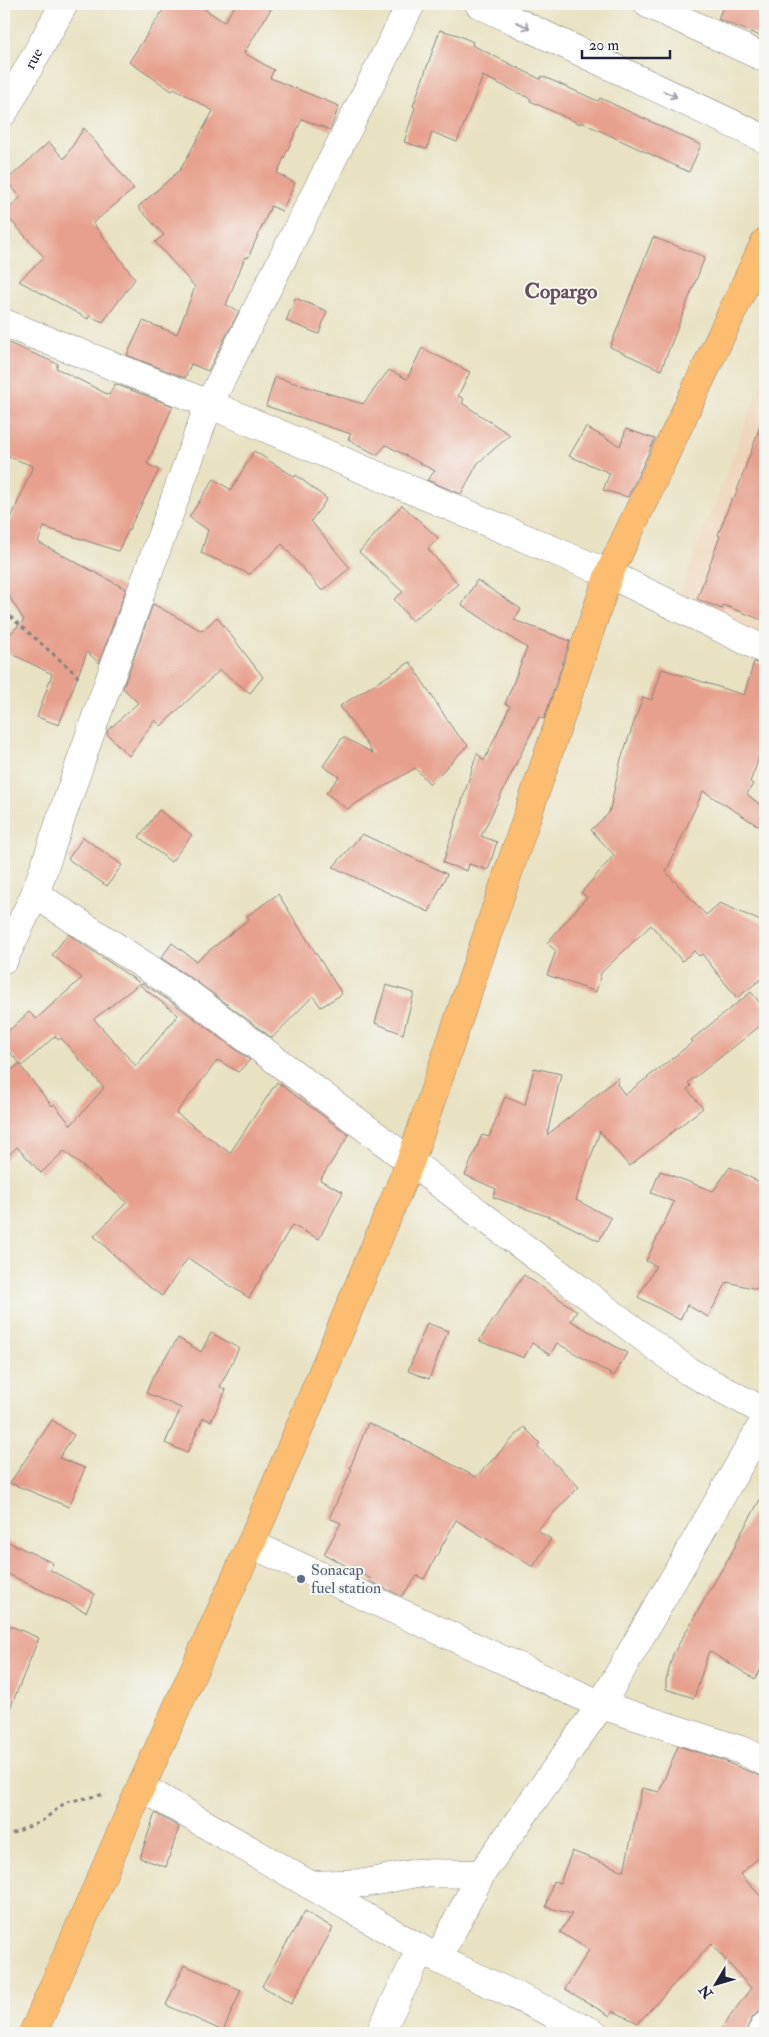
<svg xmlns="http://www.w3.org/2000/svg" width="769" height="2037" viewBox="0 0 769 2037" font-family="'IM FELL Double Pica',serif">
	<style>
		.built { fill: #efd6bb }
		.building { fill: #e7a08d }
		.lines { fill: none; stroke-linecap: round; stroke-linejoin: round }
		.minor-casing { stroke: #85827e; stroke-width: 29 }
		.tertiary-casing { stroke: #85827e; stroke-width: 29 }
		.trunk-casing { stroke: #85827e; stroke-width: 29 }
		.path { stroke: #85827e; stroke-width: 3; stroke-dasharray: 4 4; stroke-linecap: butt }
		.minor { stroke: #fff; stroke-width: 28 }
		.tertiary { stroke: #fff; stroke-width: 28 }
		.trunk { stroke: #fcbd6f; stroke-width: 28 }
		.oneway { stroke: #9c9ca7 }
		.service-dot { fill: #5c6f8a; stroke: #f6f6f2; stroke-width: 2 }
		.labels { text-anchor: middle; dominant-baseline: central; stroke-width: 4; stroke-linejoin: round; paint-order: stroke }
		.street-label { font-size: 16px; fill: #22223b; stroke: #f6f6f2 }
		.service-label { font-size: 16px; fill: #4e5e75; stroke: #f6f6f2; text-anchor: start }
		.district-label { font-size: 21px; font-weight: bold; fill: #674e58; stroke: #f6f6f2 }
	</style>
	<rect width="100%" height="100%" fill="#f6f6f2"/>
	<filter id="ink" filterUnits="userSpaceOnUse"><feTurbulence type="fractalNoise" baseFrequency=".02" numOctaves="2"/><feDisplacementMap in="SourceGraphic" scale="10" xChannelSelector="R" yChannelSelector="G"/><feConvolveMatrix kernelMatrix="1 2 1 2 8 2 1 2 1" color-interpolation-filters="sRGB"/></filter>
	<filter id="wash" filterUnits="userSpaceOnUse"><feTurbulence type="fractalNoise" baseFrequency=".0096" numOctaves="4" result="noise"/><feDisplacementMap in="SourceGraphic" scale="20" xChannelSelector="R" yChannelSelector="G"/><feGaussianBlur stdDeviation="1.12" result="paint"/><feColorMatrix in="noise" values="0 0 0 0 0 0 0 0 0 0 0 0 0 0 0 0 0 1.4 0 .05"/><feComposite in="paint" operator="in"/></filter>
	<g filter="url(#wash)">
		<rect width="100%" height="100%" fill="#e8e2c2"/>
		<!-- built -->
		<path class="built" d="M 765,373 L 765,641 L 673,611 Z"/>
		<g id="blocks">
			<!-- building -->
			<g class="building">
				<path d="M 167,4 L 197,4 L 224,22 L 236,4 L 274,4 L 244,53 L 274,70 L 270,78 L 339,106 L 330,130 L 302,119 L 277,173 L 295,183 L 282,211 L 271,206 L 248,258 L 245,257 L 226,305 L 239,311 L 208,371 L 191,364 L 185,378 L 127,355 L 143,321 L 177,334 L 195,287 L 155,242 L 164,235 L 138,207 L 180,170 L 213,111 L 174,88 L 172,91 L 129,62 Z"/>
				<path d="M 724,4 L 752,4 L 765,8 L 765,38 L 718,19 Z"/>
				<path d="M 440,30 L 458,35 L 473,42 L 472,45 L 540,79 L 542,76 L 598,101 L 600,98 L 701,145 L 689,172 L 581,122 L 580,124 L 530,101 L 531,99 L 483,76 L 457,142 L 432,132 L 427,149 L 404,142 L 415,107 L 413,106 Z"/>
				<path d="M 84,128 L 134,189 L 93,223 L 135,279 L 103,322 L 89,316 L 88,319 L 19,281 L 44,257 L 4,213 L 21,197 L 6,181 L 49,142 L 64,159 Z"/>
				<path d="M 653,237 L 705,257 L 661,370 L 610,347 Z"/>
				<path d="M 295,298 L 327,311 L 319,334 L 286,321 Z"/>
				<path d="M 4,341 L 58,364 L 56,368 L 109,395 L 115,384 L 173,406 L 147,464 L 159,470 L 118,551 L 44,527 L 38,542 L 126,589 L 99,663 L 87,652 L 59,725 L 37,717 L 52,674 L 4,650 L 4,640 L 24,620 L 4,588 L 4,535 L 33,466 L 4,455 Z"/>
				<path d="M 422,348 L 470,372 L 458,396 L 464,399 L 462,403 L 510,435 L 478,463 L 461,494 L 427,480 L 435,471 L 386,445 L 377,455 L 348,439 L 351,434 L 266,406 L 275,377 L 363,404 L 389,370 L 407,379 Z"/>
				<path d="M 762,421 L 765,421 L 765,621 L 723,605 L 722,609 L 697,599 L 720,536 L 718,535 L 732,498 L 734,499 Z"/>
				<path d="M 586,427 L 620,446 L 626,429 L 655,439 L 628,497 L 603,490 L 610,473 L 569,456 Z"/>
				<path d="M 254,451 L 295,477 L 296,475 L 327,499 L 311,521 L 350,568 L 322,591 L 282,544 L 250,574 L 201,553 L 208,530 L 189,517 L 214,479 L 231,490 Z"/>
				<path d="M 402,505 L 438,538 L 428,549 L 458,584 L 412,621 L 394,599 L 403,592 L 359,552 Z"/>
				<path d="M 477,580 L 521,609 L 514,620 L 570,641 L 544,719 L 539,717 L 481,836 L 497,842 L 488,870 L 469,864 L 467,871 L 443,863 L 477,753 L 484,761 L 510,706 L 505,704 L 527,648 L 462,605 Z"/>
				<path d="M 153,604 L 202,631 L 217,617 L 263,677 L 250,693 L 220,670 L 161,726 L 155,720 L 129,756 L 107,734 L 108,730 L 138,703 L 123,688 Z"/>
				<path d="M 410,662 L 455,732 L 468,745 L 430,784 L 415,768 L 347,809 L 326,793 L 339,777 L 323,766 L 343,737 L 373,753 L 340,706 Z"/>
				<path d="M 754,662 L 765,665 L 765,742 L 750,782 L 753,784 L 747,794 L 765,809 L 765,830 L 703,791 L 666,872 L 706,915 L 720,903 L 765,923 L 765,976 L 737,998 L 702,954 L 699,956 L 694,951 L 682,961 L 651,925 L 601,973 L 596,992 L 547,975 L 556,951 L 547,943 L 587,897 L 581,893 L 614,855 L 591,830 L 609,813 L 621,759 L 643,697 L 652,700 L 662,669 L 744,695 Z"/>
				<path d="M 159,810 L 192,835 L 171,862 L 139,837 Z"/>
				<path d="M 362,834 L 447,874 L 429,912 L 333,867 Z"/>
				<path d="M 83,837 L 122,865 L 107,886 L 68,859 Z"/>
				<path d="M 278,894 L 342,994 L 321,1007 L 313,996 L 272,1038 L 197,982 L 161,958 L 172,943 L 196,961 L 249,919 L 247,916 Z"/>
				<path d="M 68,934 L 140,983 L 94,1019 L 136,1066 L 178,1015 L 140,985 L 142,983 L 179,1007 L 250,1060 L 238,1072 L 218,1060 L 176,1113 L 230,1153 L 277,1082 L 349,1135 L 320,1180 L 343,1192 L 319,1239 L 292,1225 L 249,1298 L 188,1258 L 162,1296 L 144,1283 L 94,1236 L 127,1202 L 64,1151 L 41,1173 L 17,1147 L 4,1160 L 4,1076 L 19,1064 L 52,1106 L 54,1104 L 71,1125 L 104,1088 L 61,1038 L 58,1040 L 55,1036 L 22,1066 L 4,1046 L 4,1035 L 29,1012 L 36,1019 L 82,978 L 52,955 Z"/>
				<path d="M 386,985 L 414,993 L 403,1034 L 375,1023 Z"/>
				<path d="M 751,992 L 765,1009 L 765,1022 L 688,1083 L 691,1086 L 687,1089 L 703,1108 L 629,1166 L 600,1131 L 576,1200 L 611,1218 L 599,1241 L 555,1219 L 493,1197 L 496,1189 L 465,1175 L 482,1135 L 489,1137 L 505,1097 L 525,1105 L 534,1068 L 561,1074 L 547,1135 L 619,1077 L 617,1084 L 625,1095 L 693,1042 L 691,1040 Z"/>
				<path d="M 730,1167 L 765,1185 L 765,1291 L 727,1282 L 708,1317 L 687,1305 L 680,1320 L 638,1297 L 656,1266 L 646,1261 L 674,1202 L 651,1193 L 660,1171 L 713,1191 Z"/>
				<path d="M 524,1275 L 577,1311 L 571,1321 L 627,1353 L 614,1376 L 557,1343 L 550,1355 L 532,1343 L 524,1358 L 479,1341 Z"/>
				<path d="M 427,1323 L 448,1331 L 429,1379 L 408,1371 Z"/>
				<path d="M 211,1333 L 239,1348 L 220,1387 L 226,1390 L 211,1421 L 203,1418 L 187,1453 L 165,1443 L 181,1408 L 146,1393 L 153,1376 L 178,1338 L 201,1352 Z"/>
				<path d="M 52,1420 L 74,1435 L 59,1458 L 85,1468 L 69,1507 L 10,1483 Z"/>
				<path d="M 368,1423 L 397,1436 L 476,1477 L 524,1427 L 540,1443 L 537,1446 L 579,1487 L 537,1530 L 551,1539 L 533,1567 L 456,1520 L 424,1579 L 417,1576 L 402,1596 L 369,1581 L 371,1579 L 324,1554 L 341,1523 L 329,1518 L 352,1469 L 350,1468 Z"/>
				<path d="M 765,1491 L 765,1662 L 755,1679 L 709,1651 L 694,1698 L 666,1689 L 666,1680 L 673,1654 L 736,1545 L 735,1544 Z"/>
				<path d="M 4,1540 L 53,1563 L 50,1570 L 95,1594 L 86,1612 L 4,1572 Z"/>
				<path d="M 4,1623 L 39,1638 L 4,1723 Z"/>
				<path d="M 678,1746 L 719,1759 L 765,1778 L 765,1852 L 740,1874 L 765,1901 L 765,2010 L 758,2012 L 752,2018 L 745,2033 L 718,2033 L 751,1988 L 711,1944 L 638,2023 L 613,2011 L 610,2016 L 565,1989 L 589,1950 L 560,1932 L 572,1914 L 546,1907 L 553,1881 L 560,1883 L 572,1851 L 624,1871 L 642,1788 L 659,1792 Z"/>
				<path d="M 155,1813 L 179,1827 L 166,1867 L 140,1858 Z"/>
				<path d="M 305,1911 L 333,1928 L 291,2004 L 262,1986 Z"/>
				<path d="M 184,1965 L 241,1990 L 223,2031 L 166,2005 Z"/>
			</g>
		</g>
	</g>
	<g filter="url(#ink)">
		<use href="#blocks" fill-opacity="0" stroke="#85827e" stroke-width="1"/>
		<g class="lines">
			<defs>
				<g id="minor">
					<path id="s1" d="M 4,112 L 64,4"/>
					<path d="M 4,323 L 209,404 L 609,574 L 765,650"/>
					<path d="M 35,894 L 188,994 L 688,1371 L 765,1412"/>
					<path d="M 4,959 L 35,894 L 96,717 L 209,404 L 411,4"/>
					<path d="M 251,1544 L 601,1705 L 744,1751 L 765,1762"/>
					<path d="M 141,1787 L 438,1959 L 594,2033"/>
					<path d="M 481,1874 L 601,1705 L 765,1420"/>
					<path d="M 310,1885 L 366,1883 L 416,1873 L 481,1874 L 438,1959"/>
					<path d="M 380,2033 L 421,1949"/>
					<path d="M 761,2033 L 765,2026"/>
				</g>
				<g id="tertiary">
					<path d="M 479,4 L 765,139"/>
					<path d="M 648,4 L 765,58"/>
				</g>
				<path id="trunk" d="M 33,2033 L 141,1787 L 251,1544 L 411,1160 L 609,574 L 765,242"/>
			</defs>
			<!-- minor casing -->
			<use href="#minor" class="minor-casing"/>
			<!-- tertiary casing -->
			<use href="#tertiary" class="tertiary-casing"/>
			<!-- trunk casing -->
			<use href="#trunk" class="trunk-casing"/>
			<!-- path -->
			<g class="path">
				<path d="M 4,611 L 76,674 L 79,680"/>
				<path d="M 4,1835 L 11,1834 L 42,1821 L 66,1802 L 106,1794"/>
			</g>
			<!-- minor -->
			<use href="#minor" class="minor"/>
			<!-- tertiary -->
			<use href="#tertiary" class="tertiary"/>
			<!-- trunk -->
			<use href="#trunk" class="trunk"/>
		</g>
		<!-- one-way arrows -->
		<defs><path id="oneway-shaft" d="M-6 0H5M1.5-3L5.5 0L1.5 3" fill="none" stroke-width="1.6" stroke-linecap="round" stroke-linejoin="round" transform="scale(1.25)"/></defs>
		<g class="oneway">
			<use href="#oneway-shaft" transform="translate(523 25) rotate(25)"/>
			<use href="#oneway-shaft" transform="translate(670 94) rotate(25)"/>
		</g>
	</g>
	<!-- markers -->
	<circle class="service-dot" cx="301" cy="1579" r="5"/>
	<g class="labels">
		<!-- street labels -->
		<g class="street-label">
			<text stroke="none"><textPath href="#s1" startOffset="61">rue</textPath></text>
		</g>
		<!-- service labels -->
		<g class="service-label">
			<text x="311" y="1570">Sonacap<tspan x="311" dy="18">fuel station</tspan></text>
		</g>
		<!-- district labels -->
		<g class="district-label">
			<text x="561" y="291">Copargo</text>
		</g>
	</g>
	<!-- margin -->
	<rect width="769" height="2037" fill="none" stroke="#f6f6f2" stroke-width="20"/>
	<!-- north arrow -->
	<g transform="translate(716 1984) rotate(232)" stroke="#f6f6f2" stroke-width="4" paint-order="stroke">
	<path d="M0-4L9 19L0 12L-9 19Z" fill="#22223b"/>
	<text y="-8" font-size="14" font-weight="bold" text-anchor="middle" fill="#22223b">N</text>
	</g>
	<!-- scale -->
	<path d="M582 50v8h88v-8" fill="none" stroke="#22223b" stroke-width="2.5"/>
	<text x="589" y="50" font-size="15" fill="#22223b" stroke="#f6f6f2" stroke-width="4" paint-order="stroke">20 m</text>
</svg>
============================================================
● **What to produce**
Display every line of the listing that contains the string "type".

● **Written response**
	<filter id="ink" filterUnits="userSpaceOnUse"><feTurbulence type="fractalNoise" baseFrequency=".02" numOctaves="2"/><feDisplacementMap in="SourceGraphic" scale="10" xChannelSelector="R" yChannelSelector="G"/><feConvolveMatrix kernelMatrix="1 2 1 2 8 2 1 2 1" color-interpolation-filters="sRGB"/></filter>
	<filter id="wash" filterUnits="userSpaceOnUse"><feTurbulence type="fractalNoise" baseFrequency=".0096" numOctaves="4" result="noise"/><feDisplacementMap in="SourceGraphic" scale="20" xChannelSelector="R" yChannelSelector="G"/><feGaussianBlur stdDeviation="1.12" result="paint"/><feColorMatrix in="noise" values="0 0 0 0 0 0 0 0 0 0 0 0 0 0 0 0 0 1.4 0 .05"/><feComposite in="paint" operator="in"/></filter>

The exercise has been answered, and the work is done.